Why you shouldn’t pluck grey hairs

White hairs are completely natural, but their appearance is not attractive and gives us the urge to pull them out immediately. Well, dear friends, we better restrain ourselves from preventing ourselves irreversible damage

We all start graying at some point in our lives and while white hairs are completely natural, their appearance is less accepted in society, is considered unattractive and gives us an uncontrollable urge to just pull them out immediately.

Now, the prevailing belief is that if you pluck them, you will ‘win’ to grow a lot more gray hairs as a result. This is actually a myth – what you do to a single strand cannot spread to other places as happens with infection. “The surrounding hairs will not turn white until the pigment cells of their follicles die,” says Terry Gillen, a hair stylist.
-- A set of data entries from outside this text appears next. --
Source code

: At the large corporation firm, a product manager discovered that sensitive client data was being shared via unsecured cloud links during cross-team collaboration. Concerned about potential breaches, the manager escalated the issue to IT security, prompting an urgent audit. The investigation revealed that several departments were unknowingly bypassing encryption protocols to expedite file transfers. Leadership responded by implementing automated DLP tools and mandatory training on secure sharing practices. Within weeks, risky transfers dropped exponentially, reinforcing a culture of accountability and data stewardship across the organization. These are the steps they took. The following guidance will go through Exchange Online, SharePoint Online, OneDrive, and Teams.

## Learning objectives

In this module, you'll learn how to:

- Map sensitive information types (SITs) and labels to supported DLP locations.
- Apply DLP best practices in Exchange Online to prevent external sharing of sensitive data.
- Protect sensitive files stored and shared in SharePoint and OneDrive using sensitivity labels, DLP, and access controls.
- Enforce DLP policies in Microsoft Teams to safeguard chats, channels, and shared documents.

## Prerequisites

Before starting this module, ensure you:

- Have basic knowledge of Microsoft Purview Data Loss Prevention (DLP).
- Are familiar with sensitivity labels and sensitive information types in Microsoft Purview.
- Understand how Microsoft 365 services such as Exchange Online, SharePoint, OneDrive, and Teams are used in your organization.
So why is there panic around the issue of plucking gray hair? Well, for other reasons. Here is the explanation:

There is only one hair that can grow per follicle. When it turns gray or white, the pigment cells in the follicle surrounding the hair are already dead. “In other words, plucking a gray hair will therefore only bring one new gray in its place,” says Gillen, so any plucking is pretty pointless, since you are simply delaying the inevitable.

In the long run, you are actually doing more harm than good. “Plucking can cause trauma to the hair follicle and you may damage it to the point where it will not grow any more hair,” says Gillen. Forget about gray hair – you will not have hair there at all. “If you give serial tears, the recurring ‘plucking trauma’ can even cause infection, scarring and partial baldness,” Gillen adds. In the end, all of this will create a look of hair loss and thinning hair.

If you consider yourself an expert plucker, you probably think you can pluck your hair carefully without causing damage. But be careful – the reason women think more gray hairs appear on their scalp after plucking is because they are more prominent on the scalp. When the follicle produces less melanin, it also tends to produce less milk so gray hair has a different texture than the rest of your pigmented strands. In the best case scenario, the gray hair that grows back in place will be wild. That is: coarser, thicker and more prominent than the hair you had before, says Gilan.

Gillen agrees that the best thing to do when you notice gray hair is to ignore it – it happens in the end to the good ones among us – or dye it. If there is a gray strand that you feel an uncontrollable need to get rid of, cut it very carefully instead of plucking it. And of course, you can always adopt that look. Ultimately, puberty is worth wisdom, so you should see those strands as a crown of cleverness that adorns your head.